» DIRECTIONS FOR THIS TASK:
Every line in the listing below that holds the word "OPTICAL" should be returned.

☆ ☆ ☆ ☆ ☆ ☆ ☆

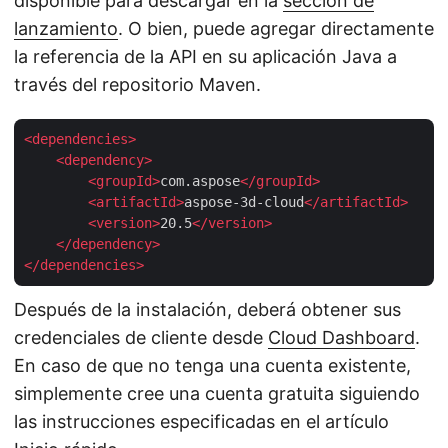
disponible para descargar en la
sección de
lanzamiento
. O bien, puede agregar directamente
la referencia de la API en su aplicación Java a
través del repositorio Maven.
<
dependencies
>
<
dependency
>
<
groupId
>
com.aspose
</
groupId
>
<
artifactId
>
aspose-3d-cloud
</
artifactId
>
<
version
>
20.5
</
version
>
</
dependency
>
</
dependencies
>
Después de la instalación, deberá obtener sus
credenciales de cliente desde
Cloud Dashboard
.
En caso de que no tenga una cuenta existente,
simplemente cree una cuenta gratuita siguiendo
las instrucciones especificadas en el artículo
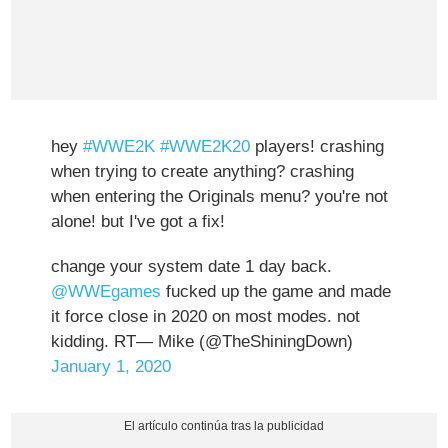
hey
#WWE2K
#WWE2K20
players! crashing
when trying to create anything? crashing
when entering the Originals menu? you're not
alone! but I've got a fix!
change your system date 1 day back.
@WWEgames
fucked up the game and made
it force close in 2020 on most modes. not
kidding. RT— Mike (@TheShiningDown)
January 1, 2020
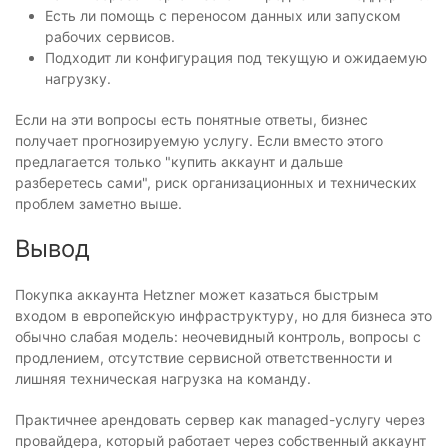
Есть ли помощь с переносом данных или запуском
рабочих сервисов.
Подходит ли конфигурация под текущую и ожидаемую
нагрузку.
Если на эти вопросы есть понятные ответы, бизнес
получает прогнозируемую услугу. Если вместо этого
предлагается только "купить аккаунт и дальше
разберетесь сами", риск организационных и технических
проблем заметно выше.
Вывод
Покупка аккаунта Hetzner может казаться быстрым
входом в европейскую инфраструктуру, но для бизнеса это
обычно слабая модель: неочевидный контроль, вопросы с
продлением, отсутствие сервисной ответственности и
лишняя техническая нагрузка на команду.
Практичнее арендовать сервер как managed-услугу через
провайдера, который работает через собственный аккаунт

☆ ☆ ☆ ☆ ☆ ☆ ☆

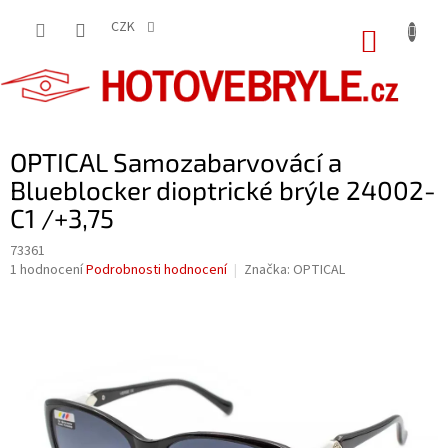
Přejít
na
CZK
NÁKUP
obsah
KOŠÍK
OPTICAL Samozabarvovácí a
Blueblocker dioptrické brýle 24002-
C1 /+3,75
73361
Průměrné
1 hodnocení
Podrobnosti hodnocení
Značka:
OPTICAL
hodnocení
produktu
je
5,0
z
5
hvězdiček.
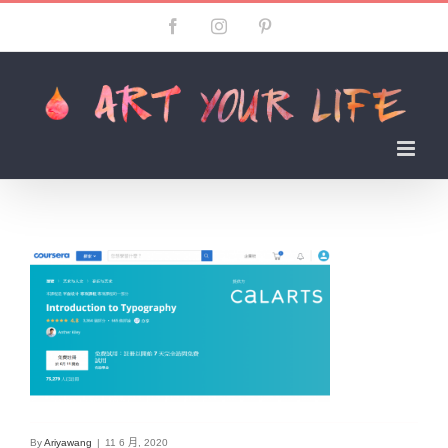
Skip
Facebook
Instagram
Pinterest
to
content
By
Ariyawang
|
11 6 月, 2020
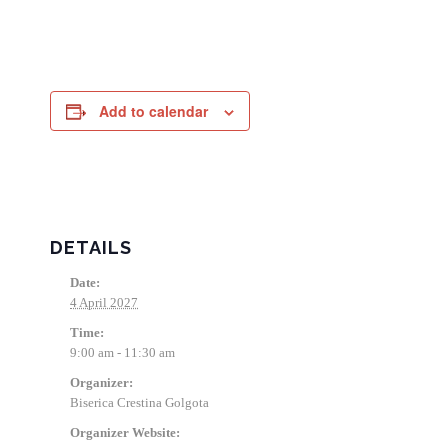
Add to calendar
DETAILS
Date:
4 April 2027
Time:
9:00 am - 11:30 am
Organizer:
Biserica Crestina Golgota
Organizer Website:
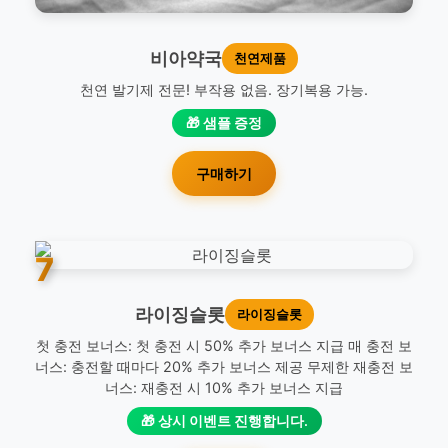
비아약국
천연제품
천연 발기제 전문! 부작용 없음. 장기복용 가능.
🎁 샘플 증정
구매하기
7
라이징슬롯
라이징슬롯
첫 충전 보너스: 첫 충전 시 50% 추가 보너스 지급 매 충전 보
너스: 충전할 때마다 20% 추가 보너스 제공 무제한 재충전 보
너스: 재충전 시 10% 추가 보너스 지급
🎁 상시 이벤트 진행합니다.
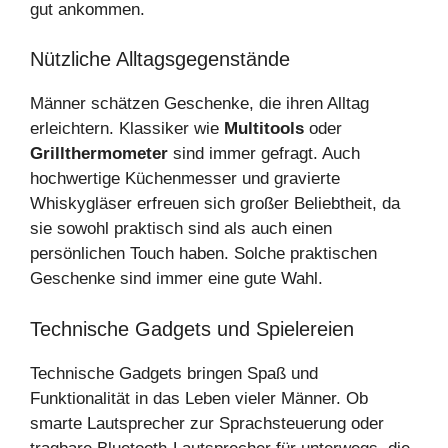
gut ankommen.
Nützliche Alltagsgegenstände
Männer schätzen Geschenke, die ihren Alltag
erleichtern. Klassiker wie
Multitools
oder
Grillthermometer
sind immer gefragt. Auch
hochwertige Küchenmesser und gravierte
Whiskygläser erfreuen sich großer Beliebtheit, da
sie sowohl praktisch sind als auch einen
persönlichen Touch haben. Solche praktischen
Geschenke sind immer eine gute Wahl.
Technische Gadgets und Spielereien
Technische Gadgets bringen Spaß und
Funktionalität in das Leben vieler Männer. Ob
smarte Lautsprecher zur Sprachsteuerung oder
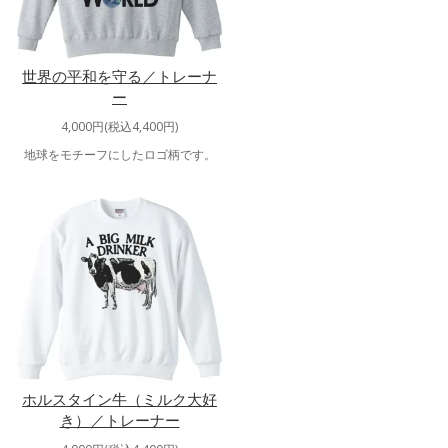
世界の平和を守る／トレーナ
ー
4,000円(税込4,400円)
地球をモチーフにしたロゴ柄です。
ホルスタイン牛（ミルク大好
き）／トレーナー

☆ ☆ ☆ ☆ ☆ ☆ ☆

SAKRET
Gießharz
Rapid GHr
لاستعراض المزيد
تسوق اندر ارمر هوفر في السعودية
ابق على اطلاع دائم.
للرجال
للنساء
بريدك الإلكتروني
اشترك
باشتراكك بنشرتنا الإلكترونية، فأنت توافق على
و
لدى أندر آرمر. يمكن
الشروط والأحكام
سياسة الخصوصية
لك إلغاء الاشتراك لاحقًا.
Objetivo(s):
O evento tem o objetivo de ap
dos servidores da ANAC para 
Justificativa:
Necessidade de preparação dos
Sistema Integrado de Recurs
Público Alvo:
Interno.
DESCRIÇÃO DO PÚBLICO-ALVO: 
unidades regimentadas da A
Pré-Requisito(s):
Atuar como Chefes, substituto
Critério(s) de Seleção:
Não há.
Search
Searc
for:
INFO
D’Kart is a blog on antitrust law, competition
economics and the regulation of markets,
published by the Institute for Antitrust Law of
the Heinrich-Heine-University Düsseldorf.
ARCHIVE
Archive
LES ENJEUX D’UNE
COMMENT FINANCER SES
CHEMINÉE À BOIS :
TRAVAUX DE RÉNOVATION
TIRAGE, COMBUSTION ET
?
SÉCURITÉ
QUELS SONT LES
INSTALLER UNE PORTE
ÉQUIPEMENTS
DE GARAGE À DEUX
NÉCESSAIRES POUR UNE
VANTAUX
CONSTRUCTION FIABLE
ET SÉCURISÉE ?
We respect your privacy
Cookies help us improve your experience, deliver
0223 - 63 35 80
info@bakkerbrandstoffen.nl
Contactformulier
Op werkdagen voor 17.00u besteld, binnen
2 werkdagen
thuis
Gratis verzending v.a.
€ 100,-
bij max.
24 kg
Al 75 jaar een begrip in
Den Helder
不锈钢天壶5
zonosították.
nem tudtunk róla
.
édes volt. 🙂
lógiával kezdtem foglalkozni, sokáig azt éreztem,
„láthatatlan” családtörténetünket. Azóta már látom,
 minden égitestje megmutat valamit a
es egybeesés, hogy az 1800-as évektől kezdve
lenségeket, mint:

☆ ☆ ☆ ☆ ☆ ☆ ☆

» EXERCISE RESULT:
OPTICAL Samozabarvovácí a
OPTICAL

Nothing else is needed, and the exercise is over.